These include finding out which AI systems companies are deploying; clarifying board oversight for AI use; assessing how AI risks are identified and monitored; checking regulatory preparedness; reviewing protocols for assessing impacts on workers, data subjects, and the environment; seeking transparency on AI use cases, safeguards, and reporting; and ensuring proper use of third-party technology providers.
“While even the medium-term impact of [AI] changes remains nebulous, and the technology may feel complex or unfamiliar, investors can still take meaningful action to mitigate risk whilst realising opportunities,” Abrams observed.
Data dynamics
Inevitalby, quality of data is a challenge, with industry participants resigned to relying on qualitative information. Some are working on internal fixes. Jun Tsusaka, CEO of Japan-focused NSSK claims the four AI modules he has in development “will create the data infrastructure needed to move from qualitative narrative to quantitative, comparable indicators across the portfolio.”

....

__TASK ITEM 1__
State whether each statement agrees with the AI investment text, answering yes or no and quoting the deciding words: (a) checking regulatory preparedness is among the listed actions; (b) industry participants have secured reliable quantitative data; (c) Jun Tsusaka has four AI modules in development.
__TASK ITEM 2__
Transcribe the AI investment text from "These include finding" to "third-party technology providers.".
Rely solely on the AI investment text when responding.

(Stored data)
....

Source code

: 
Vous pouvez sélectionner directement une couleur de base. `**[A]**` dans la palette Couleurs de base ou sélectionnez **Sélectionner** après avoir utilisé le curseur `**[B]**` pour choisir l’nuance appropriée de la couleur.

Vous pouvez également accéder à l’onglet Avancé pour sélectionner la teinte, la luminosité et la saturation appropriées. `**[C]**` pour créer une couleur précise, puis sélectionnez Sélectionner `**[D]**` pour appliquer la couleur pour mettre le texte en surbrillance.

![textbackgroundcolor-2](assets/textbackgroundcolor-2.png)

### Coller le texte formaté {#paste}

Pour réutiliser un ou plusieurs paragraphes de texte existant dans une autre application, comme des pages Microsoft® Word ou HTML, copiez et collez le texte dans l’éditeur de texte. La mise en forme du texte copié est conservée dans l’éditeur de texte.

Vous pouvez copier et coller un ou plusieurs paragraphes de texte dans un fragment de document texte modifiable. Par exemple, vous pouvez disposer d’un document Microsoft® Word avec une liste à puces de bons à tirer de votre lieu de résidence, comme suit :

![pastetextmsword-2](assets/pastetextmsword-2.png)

....

__ANSWER SPACE 1__
(a) Yes: "checking regulatory preparedness"
(b) No: "industry participants resigned to relying on qualitative information"
(c) Yes: "the four AI modules he has in development"

__ANSWER SPACE 2__
These include finding out which AI systems companies are deploying; clarifying board oversight for AI use; assessing how AI risks are identified and monitored; checking regulatory preparedness; reviewing protocols for assessing impacts on workers, data subjects, and the environment; seeking transparency on AI use cases, safeguards, and reporting; and ensuring proper use of third-party technology providers.